Ancora il giorno dopo, già il venerdì di quella settimana, in una conferenza stampa a Nayarit, di nuovo con i militari in uniforme sul palco, López Obrador è andato oltre. Un giornalista ha chiesto ai segretari della Difesa Nazionale e della Marina la loro opinione sulle accuse contenute nel rapporto GIEI, ma López Obrador non ha permesso loro di rispondere: «No», ha detto al giornalista. «Sono il comandante supremo delle forze armate e il presidente del Messico. Ecco perché voglio rispondere. Perché non è vero. È una campagna senza fondamento contro l’esercito messicano. In generale, non hanno ragione. È una campagna per minare, per indebolire le forze armate. Se ciò che sostengono fosse vero, due generali non sarebbero in prigione per la scomparsa dei giovani di Ayotzinapa».
Il fatto che due generali siano in carcere è completamente diverso dal fatto che Sedena neghi l’esistenza della documentazione che il GIEI ha scoperto registrata nei propri archivi.
Il GIEI ha appena pubblicato un rapporto di 316 pagine con prove e documentazione degli otto anni e dieci mesi di menzogne, con una sezione di 146 pagine sulle attuali bugie di Sedena e Semar, basate sui loro stessi documenti. E il presidente, come Peña Nieto o Murillo Karam, risponde con “non è vero che la Marina e la Difesa non stanno aiutando”. Ecco quanto è facile mentire dall’apice del potere. È così facile, proprio come hanno fatto i membri del PRI del “superatelo” e “questa è la verità storica dei fatti”.
Quando un politico vuole negare la realtà, vuole proteggere i suoi favoriti, vuole nascondere l’orrore esercitato dall’istituzione che dirige, è solo necessario mentire e ripetere la menzogna senza esitazione.
Ciò che López Obrador aggiunge all’arte della menzogna politica è la vecchia e affidabile tattica della ragione arrogante di squalificare la persona con cui litiga: coloro che lo interrogano, coloro che lo mettono di fronte alle prove, sono ora “conservatori” e “progressisti di buone vibrazioni” che lavorano al servizio dei loro “avversari” per lanciare “una campagna per minare, per indebolire le forze armate”.
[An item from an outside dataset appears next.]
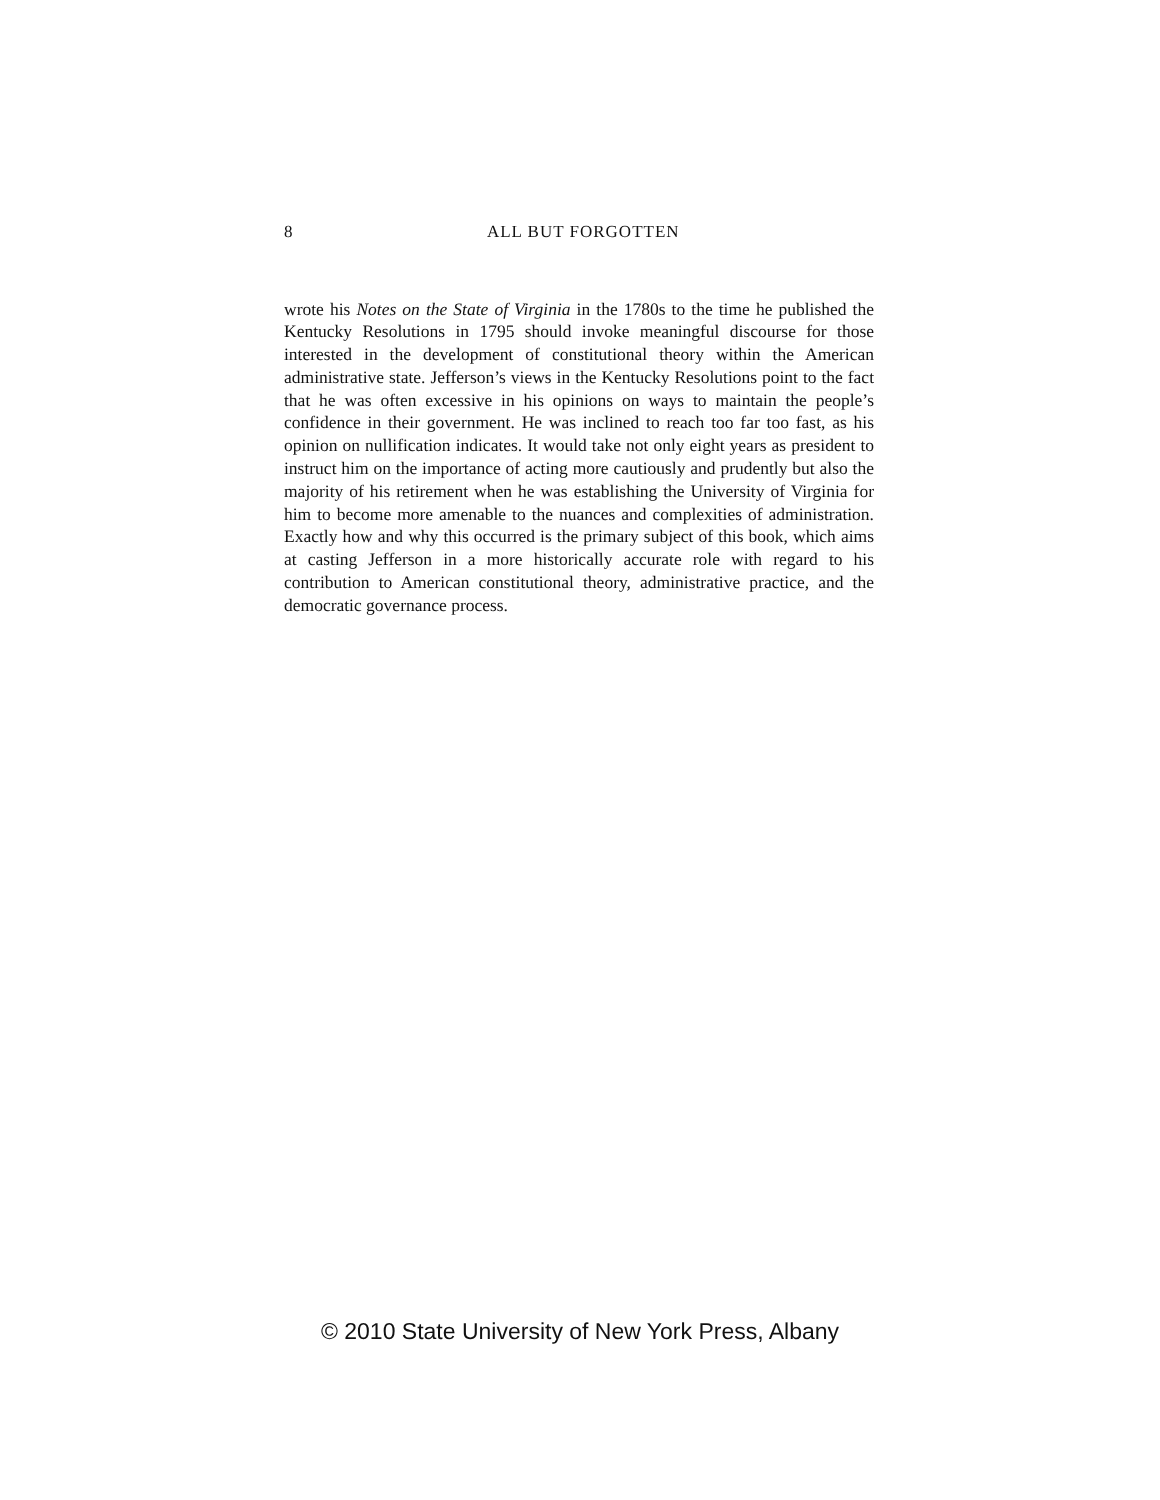8
ALL BUT FORGOTTEN
wrote his Notes on the State of Virginia in the 1780s to the time he published the Kentucky Resolutions in 1795 should invoke meaningful discourse for those interested in the development of constitutional theory within the American administrative state. Jefferson’s views in the Kentucky Resolutions point to the fact that he was often excessive in his opinions on ways to maintain the people’s confidence in their government. He was inclined to reach too far too fast, as his opinion on nullification indicates. It would take not only eight years as president to instruct him on the importance of acting more cautiously and prudently but also the majority of his retirement when he was establishing the University of Virginia for him to become more amenable to the nuances and complexities of administration. Exactly how and why this occurred is the primary subject of this book, which aims at casting Jefferson in a more historically accurate role with regard to his contribution to American constitutional theory, administrative practice, and the democratic governance process.
© 2010 State University of New York Press, Albany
Questo, naturalmente, è detto dal presidente che ha dato più potere all’esercito, come ha segnalato Santiago Aguirre, direttore del Centro per i diritti umani Miguel Agustín Pro Juárez, durante la conferenza stampa delle famiglie dei 43 studenti scomparsi il 27 luglio: “L’esercito è un’istituzione che ha più poteri di prima. Più budget di prima e che deve rendere conto meno di prima, in quanto sta attivamente sabotando due dei principali interessi di questo governo nei diritti umani: il caso Ayotzinapa e giungere alla verità sulla guerra sporca”. Lo stesso Aguirre, durante la precedente amministrazione e questa, è stato bersaglio di spionaggio con Pegasus, spyware di cui Sedena è il principale cliente.
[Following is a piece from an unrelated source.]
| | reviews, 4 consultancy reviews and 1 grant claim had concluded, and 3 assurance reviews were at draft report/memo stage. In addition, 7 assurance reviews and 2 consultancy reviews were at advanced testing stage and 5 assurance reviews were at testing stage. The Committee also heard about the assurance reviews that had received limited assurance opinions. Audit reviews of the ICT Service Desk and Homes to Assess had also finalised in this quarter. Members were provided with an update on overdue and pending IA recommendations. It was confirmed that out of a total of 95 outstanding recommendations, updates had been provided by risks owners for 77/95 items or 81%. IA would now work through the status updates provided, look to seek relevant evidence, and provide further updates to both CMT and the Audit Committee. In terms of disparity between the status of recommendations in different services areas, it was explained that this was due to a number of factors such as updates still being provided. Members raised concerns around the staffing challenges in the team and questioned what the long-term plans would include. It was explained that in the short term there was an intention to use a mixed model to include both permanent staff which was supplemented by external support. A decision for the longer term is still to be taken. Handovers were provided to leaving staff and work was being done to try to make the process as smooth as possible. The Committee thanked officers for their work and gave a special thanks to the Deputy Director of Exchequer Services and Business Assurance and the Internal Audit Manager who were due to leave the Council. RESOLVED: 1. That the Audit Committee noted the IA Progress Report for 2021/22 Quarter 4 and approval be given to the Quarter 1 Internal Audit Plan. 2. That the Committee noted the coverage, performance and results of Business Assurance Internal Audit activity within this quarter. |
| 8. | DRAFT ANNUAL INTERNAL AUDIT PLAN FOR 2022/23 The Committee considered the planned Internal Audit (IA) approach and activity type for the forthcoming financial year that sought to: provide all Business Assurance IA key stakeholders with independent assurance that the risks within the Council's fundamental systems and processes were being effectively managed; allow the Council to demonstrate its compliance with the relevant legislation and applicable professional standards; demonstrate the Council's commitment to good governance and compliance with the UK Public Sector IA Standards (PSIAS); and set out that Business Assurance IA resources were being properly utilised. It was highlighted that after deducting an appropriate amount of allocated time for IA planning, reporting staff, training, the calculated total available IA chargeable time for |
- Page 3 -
Ma, per il presidente, niente di tutto ciò esiste, non ci sono prove, nulla è vero, tutto è una campagna dei suoi avversari.
Forse è per questo che, Mario González, padre del normalista scomparso César Manuel, quando critica le bugie di Sedena, quando critica López Obrador per averle lasciate mentire, quando esprime la richiesta delle madri e dei padri degli studenti scomparsi di avere un incontro urgente con il presidente, sente anche il bisogno di chiarire una cosa e “dire al presidente che non veniamo da nessuno. Veniamo da una parte del dolore. Veniamo dal fatto che non abbiamo trovato i nostri figli”.
Articolo originale pubblicato su A donde van los desaparecidos, tradizione Christian Peverieri.